First I'd like to point out, in response to a couple of the letters, that none of this is arguing that animals are somehow not "deserving" of human rights, but simply that human rights, such as free speech, are of no use to animals, even if they were somehow guaranteed them. Some lesser subset of "rights"--or to state it correctly, some basic standards of decent treatment--would be in order in any decent society; however, in our present society, the profit motive prevents this.
But I think the more important disagreement with many of the responses lies in the understanding of "liberation"--what it actually means, and how it actually happens.
Den's response shows exactly why this point is so important when he/she states that "animals cannot liberate themselves or demand rights. Well, neither can the world's poor. Rich human beings are arbiters over other poorer people, who are just as disempowered as animals."
If that were the case, both human liberation and animal liberation would be completely impossible. As Den is also a socialist, I wonder what his/her actual strategy consists of.

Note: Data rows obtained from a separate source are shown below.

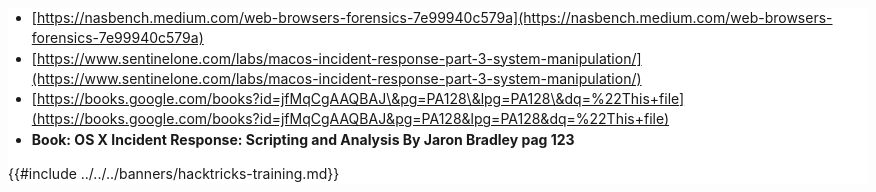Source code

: - [https://nasbench.medium.com/web-browsers-forensics-7e99940c579a](https://nasbench.medium.com/web-browsers-forensics-7e99940c579a)
- [https://www.sentinelone.com/labs/macos-incident-response-part-3-system-manipulation/](https://www.sentinelone.com/labs/macos-incident-response-part-3-system-manipulation/)
- [https://books.google.com/books?id=jfMqCgAAQBAJ\&pg=PA128\&lpg=PA128\&dq=%22This+file](https://books.google.com/books?id=jfMqCgAAQBAJ&pg=PA128&lpg=PA128&dq=%22This+file)
- **Book: OS X Incident Response: Scripting and Analysis By Jaron Bradley pag 123**

{{#include ../../../banners/hacktricks-training.md}}
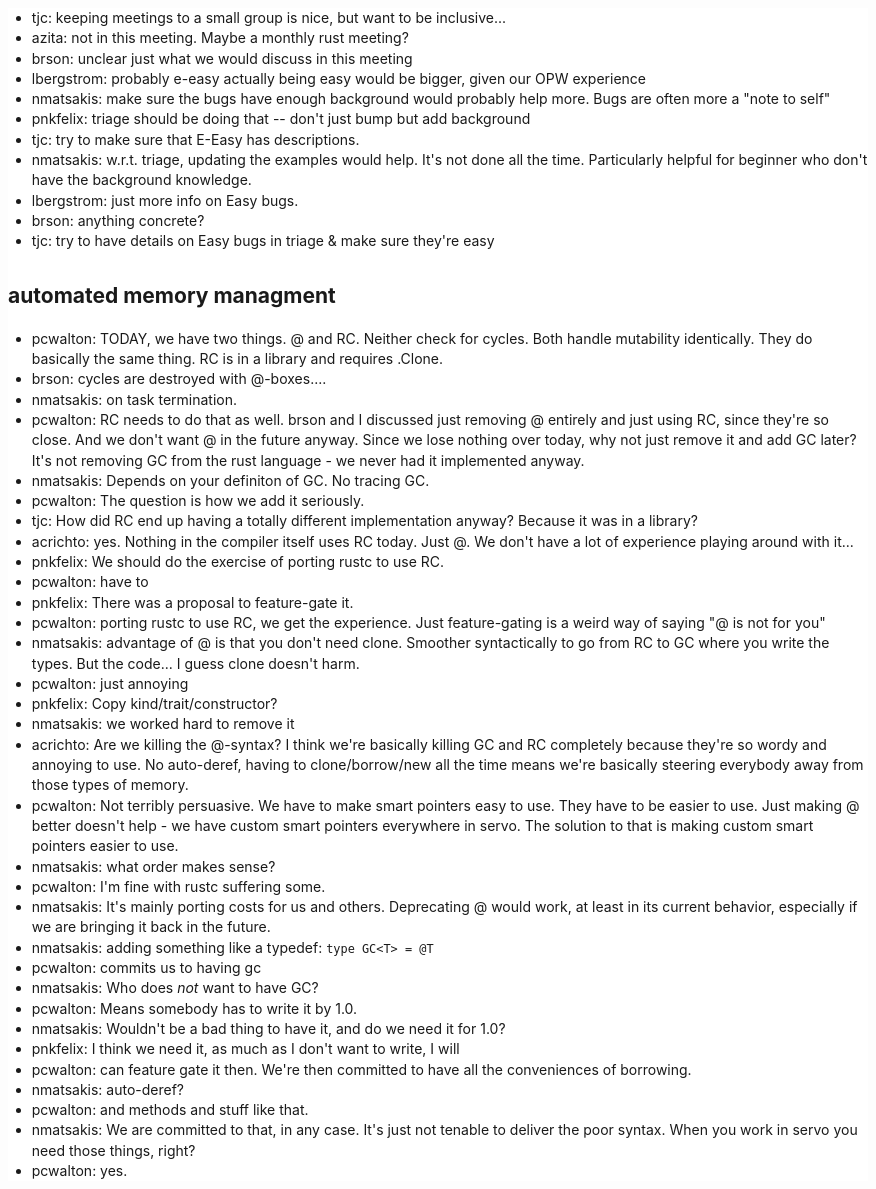 - tjc: keeping meetings to a small group is nice, but want to be inclusive...
- azita: not in this meeting. Maybe a monthly rust meeting?
- brson: unclear just what we would discuss in this meeting
- lbergstrom: probably e-easy actually being easy would be bigger, given our OPW experience
- nmatsakis: make sure the bugs have enough background would probably help more. Bugs are often more a "note to self"
- pnkfelix: triage should be doing that -- don't just bump but add background
- tjc: try to make sure that E-Easy has descriptions.
- nmatsakis: w.r.t. triage, updating the examples would help. It's not done all the time. Particularly helpful for beginner who don't have the background knowledge.
- lbergstrom: just more info on Easy bugs.
- brson: anything concrete?
- tjc: try to have details on Easy bugs in triage & make sure they're easy

## automated memory managment
- pcwalton: TODAY, we have two things. @ and RC. Neither check for cycles. Both handle mutability identically. They do basically the same thing. RC is in a library and requires .Clone. 
- brson: cycles are destroyed with @-boxes....
- nmatsakis: on task termination.
- pcwalton: RC needs to do that as well. brson and I discussed just removing @ entirely and just using RC, since they're so close. And we don't want @ in the future anyway. Since we lose nothing over today, why not just remove it and add GC later? It's not removing GC from the rust language - we never had it implemented anyway.
- nmatsakis: Depends on your definiton of GC. No tracing GC.
- pcwalton: The question is how we add it seriously.
- tjc: How did RC end up having a totally different implementation anyway? Because it was in a library?
- acrichto: yes. Nothing in the compiler itself uses RC today. Just @. We don't have a lot of experience playing around with it...
- pnkfelix: We should do the exercise of porting rustc to use RC. 
- pcwalton: have to
- pnkfelix: There was a proposal to feature-gate it.
- pcwalton: porting rustc to use RC, we get the experience. Just feature-gating is a weird way of saying "@ is not for you"
- nmatsakis: advantage of @ is that you don't need clone. Smoother syntactically to go from RC to GC where you write the types. But the code... I guess clone doesn't harm.
- pcwalton: just annoying
- pnkfelix: Copy kind/trait/constructor?
- nmatsakis: we worked hard to remove it
- acrichto: Are we killing the @-syntax? I think we're basically killing GC and RC completely because they're so wordy and annoying to use. No auto-deref, having to clone/borrow/new all the time means we're basically steering everybody away from those types of memory.
- pcwalton: Not terribly persuasive. We have to make smart pointers easy to use. They have to be easier to use. Just making @ better doesn't help - we have custom smart pointers everywhere in servo. The solution to that is making custom smart pointers easier to use.
- nmatsakis: what order makes sense?
- pcwalton: I'm fine with rustc suffering some.
- nmatsakis: It's mainly porting costs for us and others. Deprecating @ would work, at least in its current behavior, especially if we are bringing it back in the future.
- nmatsakis: adding something like a typedef: `type GC<T> = @T`
- pcwalton: commits us to having gc
- nmatsakis: Who does *not* want to have GC?
- pcwalton: Means somebody has to write it by 1.0.
- nmatsakis: Wouldn't be a bad thing to have it, and do we need it for 1.0?
- pnkfelix: I think we need it, as much as I don't want to write, I will
- pcwalton: can feature gate it then. We're then committed to have all the conveniences of borrowing.
- nmatsakis: auto-deref?
- pcwalton: and methods and stuff like that.
- nmatsakis: We are committed to that, in any case. It's just not tenable to deliver the poor syntax. When you work in servo you need those things, right?
- pcwalton: yes.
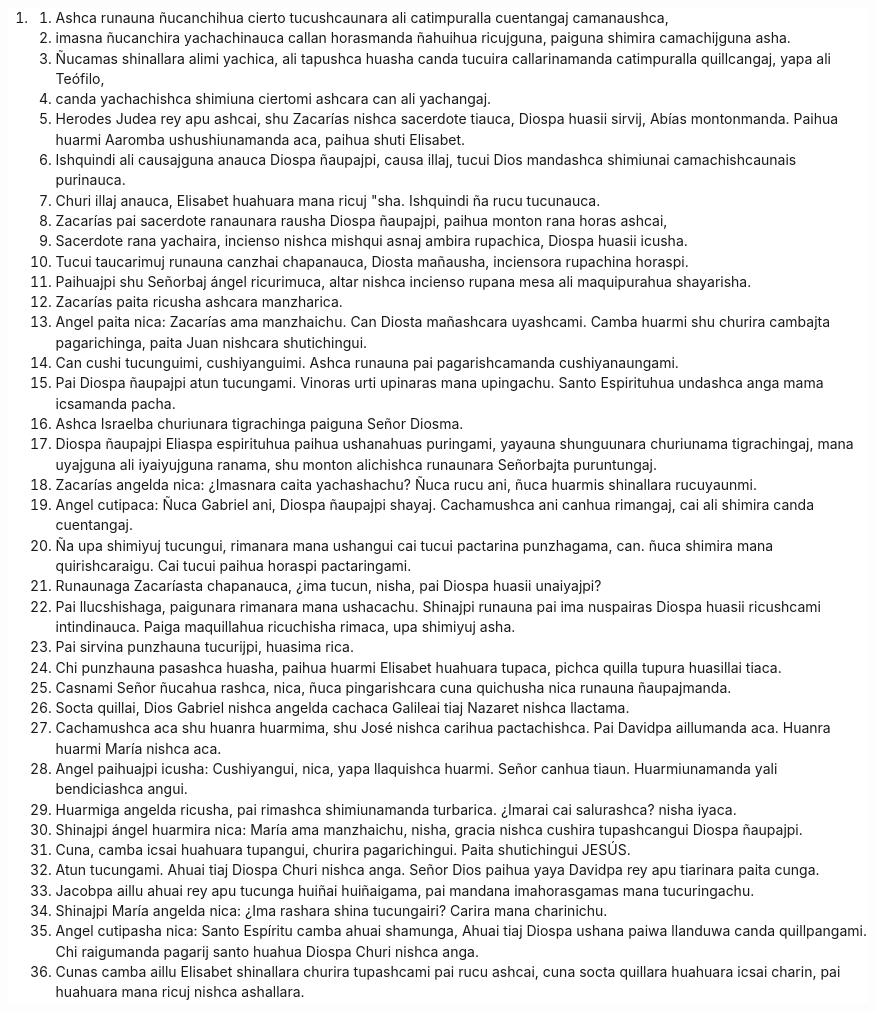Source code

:<ol>
  <li>
    <ol>
      <li>Ashca runauna ñucanchihua cierto tucushcaunara ali catimpuralla cuentangaj camanaushca,</li>
      <li>imasna ñucanchira yachachinauca callan horasmanda ñahuihua ricujguna, paiguna shimira camachijguna asha.</li>
      <li>Ñucamas shinallara alimi yachica, ali tapushca huasha canda tucuira callarinamanda catimpuralla quillcangaj, yapa ali Teófilo,</li>
      <li>canda yachachishca shimiuna ciertomi ashcara can ali yachangaj.</li>
      <li>Herodes Judea rey apu ashcai, shu Zacarías nishca sacerdote tiauca, Diospa huasii sirvij, Abías montonmanda. Paihua huarmi Aaromba ushushiunamanda aca, paihua shuti Elisabet.</li>
      <li>Ishquindi ali causajguna anauca Diospa ñaupajpi, causa illaj, tucui Dios mandashca shimiunai camachishcaunais purinauca.</li>
      <li>Churi illaj anauca, Elisabet huahuara mana ricuj "sha. Ishquindi ña rucu tucunauca.</li>
      <li>Zacarías pai sacerdote ranaunara rausha Diospa ñaupajpi, paihua monton rana horas ashcai,</li>
      <li>Sacerdote rana yachaira, incienso nishca mishqui asnaj ambira rupachica, Diospa huasii icusha.</li>
      <li>Tucui taucarimuj runauna canzhai chapanauca, Diosta mañausha, inciensora rupachina horaspi.</li>
      <li>Paihuajpi shu Señorbaj ángel ricurimuca, altar nishca incienso rupana mesa ali maquipurahua shayarisha.</li>
      <li>Zacarías paita ricusha ashcara manzharica.</li>
      <li>Angel paita nica: Zacarías ama manzhaichu. Can Diosta mañashcara uyashcami. Camba huarmi shu churira cambajta pagarichinga, paita Juan nishcara shutichingui.</li>
      <li>Can cushi tucunguimi, cushiyanguimi. Ashca runauna pai pagarishcamanda cushiyanaungami.</li>
      <li>Pai Diospa ñaupajpi atun tucungami. Vinoras urti upinaras mana upingachu. Santo Espirituhua undashca anga mama icsamanda pacha.</li>
      <li>Ashca Israelba churiunara tigrachinga paiguna Señor Diosma.</li>
      <li>Diospa ñaupajpi Eliaspa espirituhua paihua ushanahuas puringami, yayauna shunguunara churiunama tigrachingaj, mana uyajguna ali iyaiyujguna ranama, shu monton alichishca runaunara Señorbajta puruntungaj.</li>
      <li>Zacarías angelda nica: ¿Imasnara caita yachashachu? Ñuca rucu ani, ñuca huarmis shinallara rucuyaunmi.</li>
      <li>Angel cutipaca: Ñuca Gabriel ani, Diospa ñaupajpi shayaj. Cachamushca ani canhua rimangaj, cai ali shimira canda cuentangaj.</li>
      <li>Ña upa shimiyuj tucungui, rimanara mana ushangui cai tucui pactarina punzhagama, can. ñuca shimira mana quirishcaraigu. Cai tucui paihua horaspi pactaringami.</li>
      <li>Runaunaga Zacaríasta chapanauca, ¿ima tucun, nisha, pai Diospa huasii unaiyajpi?</li>
      <li>Pai llucshishaga, paigunara rimanara mana ushacachu. Shinajpi runauna pai ima nuspairas Diospa huasii ricushcami intindinauca. Paiga maquillahua ricuchisha rimaca, upa shimiyuj asha.</li>
      <li>Pai sirvina punzhauna tucurijpi, huasima rica.</li>
      <li>Chi punzhauna pasashca huasha, paihua huarmi Elisabet huahuara tupaca, pichca quilla tupura huasillai tiaca.</li>
      <li>Casnami Señor ñucahua rashca, nica, ñuca pingarishcara cuna quichusha nica runauna ñaupajmanda.</li>
      <li>Socta quillai, Dios Gabriel nishca angelda cachaca Galileai tiaj Nazaret nishca llactama.</li>
      <li>Cachamushca aca shu huanra huarmima, shu José nishca carihua pactachishca. Pai Davidpa aillumanda aca. Huanra huarmi María nishca aca.</li>
      <li>Angel paihuajpi icusha: Cushiyangui, nica, yapa llaquishca huarmi. Señor canhua tiaun. Huarmiunamanda yali bendiciashca angui.</li>
      <li>Huarmiga angelda ricusha, pai rimashca shimiunamanda turbarica. ¿Imarai cai salurashca? nisha iyaca.</li>
      <li>Shinajpi ángel huarmira nica: María ama manzhaichu, nisha, gracia nishca cushira tupashcangui Diospa ñaupajpi.</li>
      <li>Cuna, camba icsai huahuara tupangui, churira pagarichingui. Paita shutichingui JESÚS.</li>
      <li>Atun tucungami. Ahuai tiaj Diospa Churi nishca anga. Señor Dios paihua yaya Davidpa rey apu tiarinara paita cunga.</li>
      <li>Jacobpa aillu ahuai rey apu tucunga huiñai huiñaigama, pai mandana imahorasgamas mana tucuringachu.</li>
      <li>Shinajpi María angelda nica: ¿Ima rashara shina tucungairi? Carira mana charinichu.</li>
      <li>Angel cutipasha nica: Santo Espíritu camba ahuai shamunga, Ahuai tiaj Diospa ushana paiwa llanduwa canda quillpangami. Chi raigumanda pagarij santo huahua Diospa Churi nishca anga.</li>
      <li>Cunas camba aillu Elisabet shinallara churira tupashcami pai rucu ashcai, cuna socta quillara huahuara icsai charin, pai huahuara mana ricuj nishca ashallara.</li>
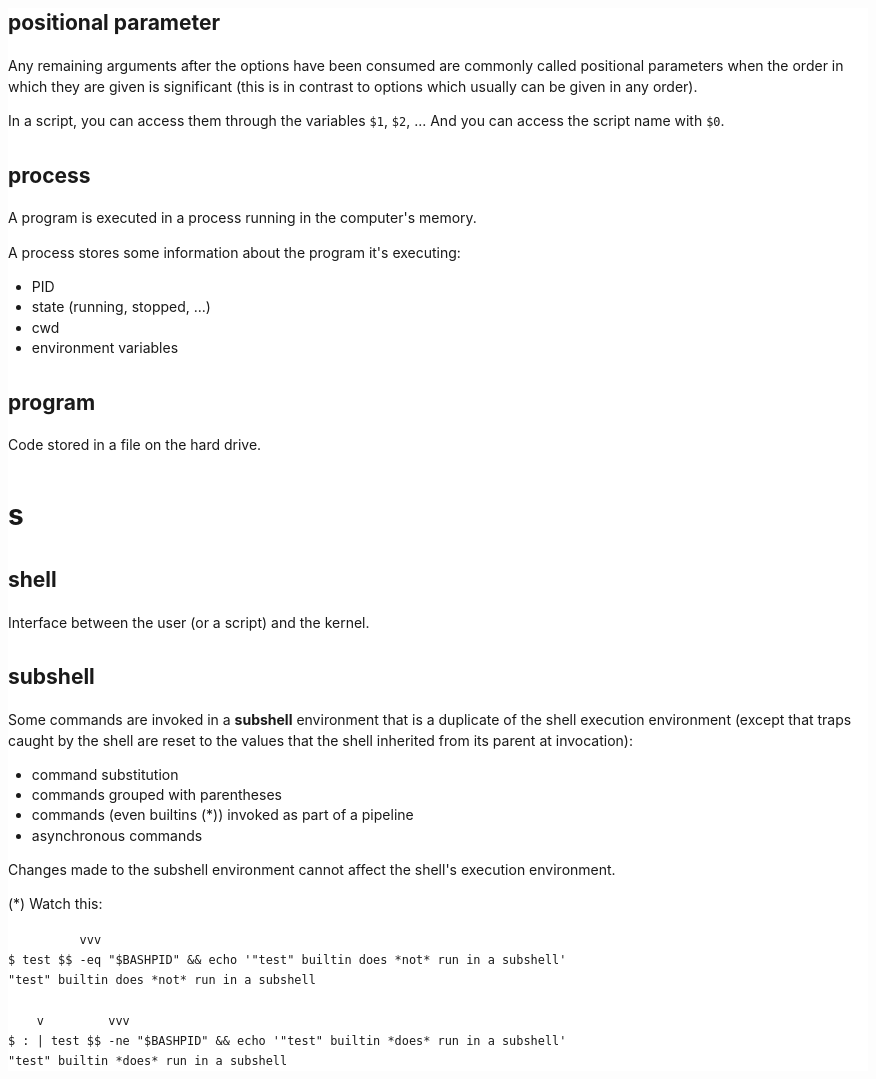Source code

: ## positional parameter

Any remaining arguments after the options have been consumed are commonly called
positional parameters  when the  order in  which they  are given  is significant
(this is in contrast to options which usually can be given in any order).

In a script, you can access them through the variables `$1`, `$2`, ...
And you can access the script name with `$0`.

## process

A program is executed in a process running in the computer's memory.

A process stores some information about the program it's executing:

   - PID
   - state (running, stopped, ...)
   - cwd
   - environment variables

## program

Code stored in a file on the hard drive.

##
# s
## shell

Interface between the user (or a script) and the kernel.

## subshell

Some commands are  invoked in a **subshell** environment that  is a duplicate of
the shell execution environment (except that traps caught by the shell are reset
to the values that the shell inherited from its parent at invocation):

   - command substitution
   - commands grouped with parentheses
   - commands (even builtins (*)) invoked as part of a pipeline
   - asynchronous commands

Changes made  to the  subshell environment cannot  affect the  shell's execution
environment.

(*) Watch this:

              vvv
    $ test $$ -eq "$BASHPID" && echo '"test" builtin does *not* run in a subshell'
    "test" builtin does *not* run in a subshell

        v         vvv
    $ : | test $$ -ne "$BASHPID" && echo '"test" builtin *does* run in a subshell'
    "test" builtin *does* run in a subshell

If the world's poor are literally as passive and helpless as pigs being lead to the slaughter, how is their liberation even possible? (I also wonder how any socialist can have such a patronizing view of the world's poor, but I'll stick to issues of practicality rather than of tone.)
IN CONTRAST to this view of people as helpless victims, Marxism rests on "the self-emancipation of the working class" as its foundation. As Karl Marx and Frederick Engels put it in the Communist Manifesto:
The history of all hitherto existing society is the history of class struggles. Freeman and slave, patrician and plebeian, lord and serf, guild-master and journeyman, in a word, oppressor and oppressed, stood in constant opposition to one another, carried on an uninterrupted, now hidden, now open fight, a fight that each time ended, either in a revolutionary reconstitution of society at large, or in the common ruin of the contending classes.
This is quite a different vision of the oppressed than as being "just as disempowered as animals." And it's also more historically correct--from the Roman slave rebellions, to the Diggers, to the Paris Commune, to the civil rights movement, and on to today--oppressed and exploited people of every type and in every era have proven themselves quite capable of fighting back, and in many cases they've won important victories.
Marxists, of course, argue that the only way society can be fundamentally changed and an entire new society created is through the working class taking political power and expropriating the means of production to be used for rational, socially beneficial purposes.
But workers have no monopoly on political self-organization and self-activity--any successful movement for social or political rights, for any group, has always been initiated first from within, and then has found allies and built solidarity. The process of developing a political ideology and a strategy is also centrally important to this process, and so is learning the lessons from the movement's history.
This isn't some kind of formula, of course--it's just a description of a dynamic process, which is constantly interacting with all sorts of external forces. This process can be found throughout human history, occurring every time the oppressed organize and fight back, but this entire process is one that any non-human animals is fundamentally not capable of beginning.
Animals certainly deserve decent treatment, but to compare that to human liberation is fundamentally misunderstanding what human liberation actually means. This kind of confusion about self-activity and self-emancipation will not only lead to such specious ideas as "speciesism," but more importantly, it will lead to misunderstanding the most important struggles and victories in human history, and to poor strategies in the struggles that are still ongoing, or have yet to begin.
It's important that we think through these ideas and come to the correct conclusions--for humanity's sake.